Moreover, the legal framework is supplemented by a very effective and efficient offsite surveillance system which captures and disseminates to the supervisory staff, the early warning signs of impending problems which are reflected in the data received every month. Early intervention and prompt corrective action are the two critical elements thus in arresting any further deterioration in the financial condition of the FCs.
In this background therefore it is evident that this has not happened consistently over the last two decades. This is where the Minister should focus his attention – to find out how these insolvent institutions were permitted to function for almost a decade, alongside their strong, solvent peers, thereby deluding the depositing public from believing that they were financially sound. Is this not a breach of regulatory responsibility which is tantamount to regulatory failure, for which the regulator should be held accountable? What is the message these statements convey to the depositing public?
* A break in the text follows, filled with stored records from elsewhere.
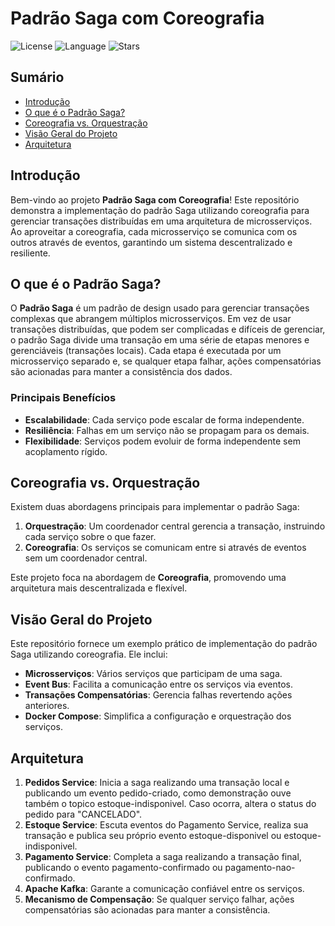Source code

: # Padrão Saga com Coreografia

![License](https://img.shields.io/github/license/clesiosmatos/saga-pattern-choreography)
![Language](https://img.shields.io/github/languages/top/clesiosmatos/saga-pattern-choreography)
![Stars](https://img.shields.io/github/stars/clesiosmatos/saga-pattern-choreography?style=social)

## Sumário

- [Introdução](#introdução)
- [O que é o Padrão Saga?](#o-que-é-o-padrão-saga)
- [Coreografia vs. Orquestração](#coreografia-vs-orquestração)
- [Visão Geral do Projeto](#visão-geral-do-projeto)
- [Arquitetura](#arquitetura)

## Introdução

Bem-vindo ao projeto **Padrão Saga com Coreografia**! Este repositório demonstra a implementação do padrão Saga utilizando coreografia para gerenciar transações distribuídas em uma arquitetura de microsserviços. Ao aproveitar a coreografia, cada microsserviço se comunica com os outros através de eventos, garantindo um sistema descentralizado e resiliente.

## O que é o Padrão Saga?

O **Padrão Saga** é um padrão de design usado para gerenciar transações complexas que abrangem múltiplos microsserviços. Em vez de usar transações distribuídas, que podem ser complicadas e difíceis de gerenciar, o padrão Saga divide uma transação em uma série de etapas menores e gerenciáveis (transações locais). Cada etapa é executada por um microsserviço separado e, se qualquer etapa falhar, ações compensatórias são acionadas para manter a consistência dos dados.

### Principais Benefícios

- **Escalabilidade**: Cada serviço pode escalar de forma independente.
- **Resiliência**: Falhas em um serviço não se propagam para os demais.
- **Flexibilidade**: Serviços podem evoluir de forma independente sem acoplamento rígido.

## Coreografia vs. Orquestração

Existem duas abordagens principais para implementar o padrão Saga:

1. **Orquestração**: Um coordenador central gerencia a transação, instruindo cada serviço sobre o que fazer.
2. **Coreografia**: Os serviços se comunicam entre si através de eventos sem um coordenador central.

Este projeto foca na abordagem de **Coreografia**, promovendo uma arquitetura mais descentralizada e flexível.

## Visão Geral do Projeto

Este repositório fornece um exemplo prático de implementação do padrão Saga utilizando coreografia. Ele inclui:

- **Microsserviços**: Vários serviços que participam de uma saga.
- **Event Bus**: Facilita a comunicação entre os serviços via eventos.
- **Transações Compensatórias**: Gerencia falhas revertendo ações anteriores.
- **Docker Compose**: Simplifica a configuração e orquestração dos serviços.

## Arquitetura

1. **Pedidos Service**: Inicia a saga realizando uma transação local e publicando um evento pedido-criado, como demonstração ouve também o topico estoque-indisponivel. Caso ocorra, altera o status do pedido para "CANCELADO".
2. **Estoque Service**: Escuta eventos do Pagamento Service, realiza sua transação e publica seu próprio evento estoque-disponivel ou estoque-indisponivel.
3. **Pagamento Service**: Completa a saga realizando a transação final, publicando o evento pagamento-confirmado ou pagamento-nao-confirmado.
4. **Apache Kafka**: Garante a comunicação confiável entre os serviços.
5. **Mecanismo de Compensação**: Se qualquer serviço falhar, ações compensatórias são acionadas para manter a consistência.
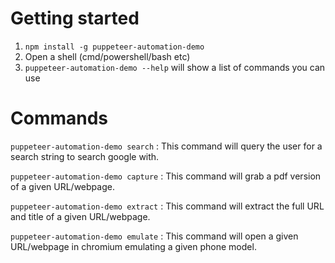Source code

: # Getting started

1. `npm install -g puppeteer-automation-demo`
2. Open a shell (cmd/powershell/bash etc) 
3. `puppeteer-automation-demo --help` will show a list of commands you can use

# Commands

`puppeteer-automation-demo search` : This command will query the user for a search string to search google with.

`puppeteer-automation-demo capture` : This command will grab a pdf version of a given URL/webpage.

`puppeteer-automation-demo extract` : This command will extract the full URL and title of a given URL/webpage.

`puppeteer-automation-demo emulate` : This command will open a given URL/webpage in chromium emulating a given phone model.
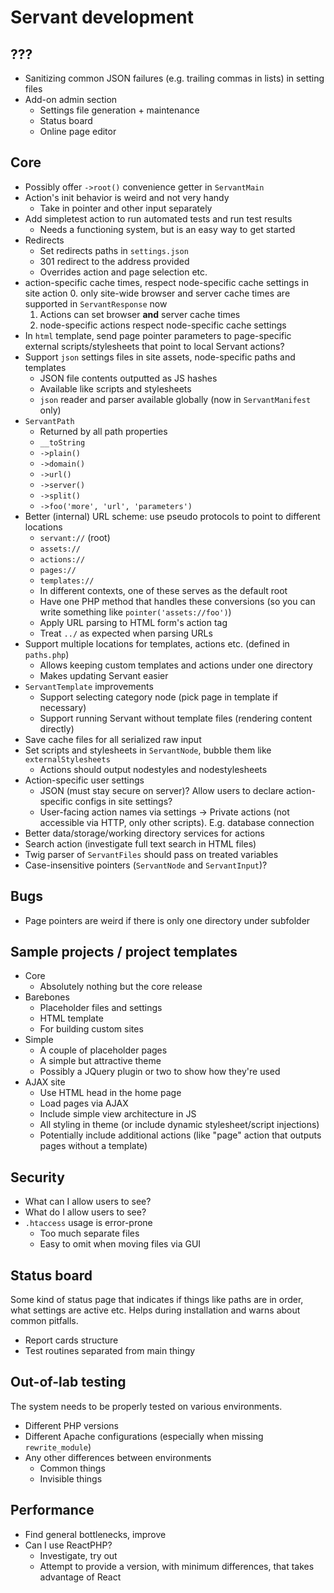 
# Servant development

## ???

- Sanitizing common JSON failures (e.g. trailing commas in lists) in setting files
- Add-on admin section
	- Settings file generation + maintenance
	- Status board
	- Online page editor



## Core

- Possibly offer `->root()` convenience getter in `ServantMain`
- Action's init behavior is weird and not very handy
	- Take in pointer and other input separately
- Add simpletest action to run automated tests and run test results
	- Needs a functioning system, but is an easy way to get started
- Redirects
	- Set redirects paths in `settings.json`
	- 301 redirect to the address provided
	- Overrides action and page selection etc.
- action-specific cache times, respect node-specific cache settings in site action
	0. only site-wide browser and server cache times are supported in `ServantResponse` now
	1. Actions can set browser **and** server cache times
	2. node-specific actions respect node-specific cache settings
- In `html` template, send page pointer parameters to page-specific external scripts/stylesheets that point to local Servant actions?
- Support `json` settings files in site assets, node-specific paths and templates
	- JSON file contents outputted as JS hashes
	- Available like scripts and stylesheets
	- `json` reader and parser available globally (now in `ServantManifest` only)
- `ServantPath`
	- Returned by all path properties
	- `__toString`
	- `->plain()`
	- `->domain()`
	- `->url()`
	- `->server()`
	- `->split()`
	- `->foo('more', 'url', 'parameters')`
- Better (internal) URL scheme: use pseudo protocols to point to different locations
	- `servant://` (root)
	- `assets://`
	- `actions://`
	- `pages://`
	- `templates://`
	- In different contexts, one of these serves as the default root
	- Have one PHP method that handles these conversions (so you can write something like `pointer('assets://foo')`)
	- Apply URL parsing to HTML form's action tag
	- Treat `../` as expected when parsing URLs
- Support multiple locations for templates, actions etc. (defined in `paths.php`)
	- Allows keeping custom templates and actions under one directory
	- Makes updating Servant easier
- `ServantTemplate` improvements
	- Support selecting category node (pick page in template if necessary)
	- Support running Servant without template files (rendering content directly)
- Save cache files for all serialized raw input
- Set scripts and stylesheets in `ServantNode`, bubble them like `externalStylesheets`
	- Actions should output nodestyles and nodestylesheets
- Action-specific user settings
	- JSON (must stay secure on server)? Allow users to declare action-specific configs in site settings?
	- User-facing action names via settings
	-> Private actions (not accessible via HTTP, only other scripts). E.g. database connection
- Better data/storage/working directory services for actions
- Search action (investigate full text search in HTML files)
- Twig parser of `ServantFiles` should pass on treated variables
- Case-insensitive pointers (`ServantNode` and `ServantInput`)?



## Bugs

- Page pointers are weird if there is only one directory under subfolder



## Sample projects / project templates

- Core
	- Absolutely nothing but the core release
- Barebones
	- Placeholder files and settings
	- HTML template
	- For building custom sites
- Simple
	- A couple of placeholder pages
	- A simple but attractive theme
	- Possibly a JQuery plugin or two to show how they're used
- AJAX site
	- Use HTML head in the home page
	- Load pages via AJAX
	- Include simple view architecture in JS
	- All styling in theme (or include dynamic stylesheet/script injections)
	- Potentially include additional actions (like "page" action that outputs pages without a template)



## Security

- What can I allow users to see?
- What do I allow users to see?
- `.htaccess` usage is error-prone
	- Too much separate files
	- Easy to omit when moving files via GUI



## Status board

Some kind of status page that indicates if things like paths are in order, what settings are active etc. Helps during installation and warns about common pitfalls.

- Report cards structure
- Test routines separated from main thingy



## Out-of-lab testing

The system needs to be properly tested on various environments.

- Different PHP versions
- Different Apache configurations (especially when missing `rewrite_module`)
- Any other differences between environments
	- Common things
	- Invisible things



## Performance

- Find general bottlenecks, improve
- Can I use ReactPHP?
	- Investigate, try out
	- Attempt to provide a version, with minimum differences, that takes advantage of React
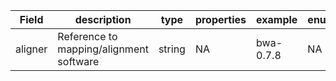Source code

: |Field | description | type | properties | example | enum|
| ---| ---| ---| ---| ---| --- |
| aligner | Reference to mapping/alignment software | string | NA | bwa-0.7.8 | NA|

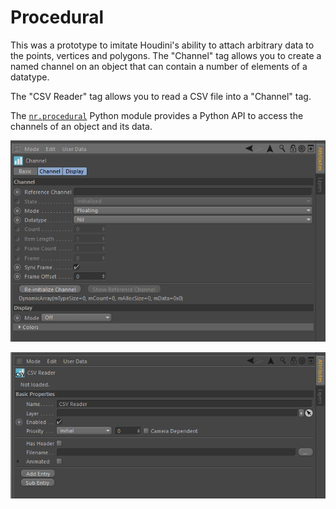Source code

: # Procedural

This was a prototype to imitate Houdini's ability to attach arbitrary data to
the points, vertices and polygons. The "Channel" tag allows you to create a
named channel on an object that can contain a number of elements of a datatype.

The "CSV Reader" tag allows you to read a CSV file into a "Channel" tag.

The [`nr.procedural`](../python/nr/procedural.py) Python module provides a
Python API to access the channels of an object and its data.

![](procedural_channel.png)

![](procedural_csv.png)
If the regulator fails in its mandatory responsibility to effectively regulate these institutions, it should then surrender this responsibility to whoever else is capable of doing so.
In the alternative it should progressively close down the non-bank financial institutions (NBFIs), or merge them with the banking institutions, taking the cue from Malaysia, and save the innocent depositing public from being misled into believing that they are safe and sound institutions in which they can repose their trust. As long as the NBFIs are permitted to function, it is imperative and obligatory that the regulator discharges its regulatory responsibility to safeguard the interests of the depositors in them. They cannot be permitted to abrogate this responsibility so easily.
In conclusion may I ask why there is so much complacency about the safety of the public funds of the depositing public in a, seemingly, regulated financial system, where fraudulent directors, legal delays, regulatory failure, are all taken for granted and the innocent depositors become the sacrificial lambs?
Aren’t the funds involved in at least two of the big failed institutions, The Finance and ETI, close to over Rs. 50 billion, much more than the much-publicised bond scam and where civil society and the media have raised such a furore? What does it take to evoke the same, or even greater commitment, to the plight of the innocent, depositors of the regulated financial system of this country, is the million dollar question that requires the immediate attention of public servants of the calibre of Eran Wickremaratne.
(The writer is former Director of Bank Supervision and Advisor to the Governor of the Central Bank, Independent Consultant and freelance writer to the financial press.)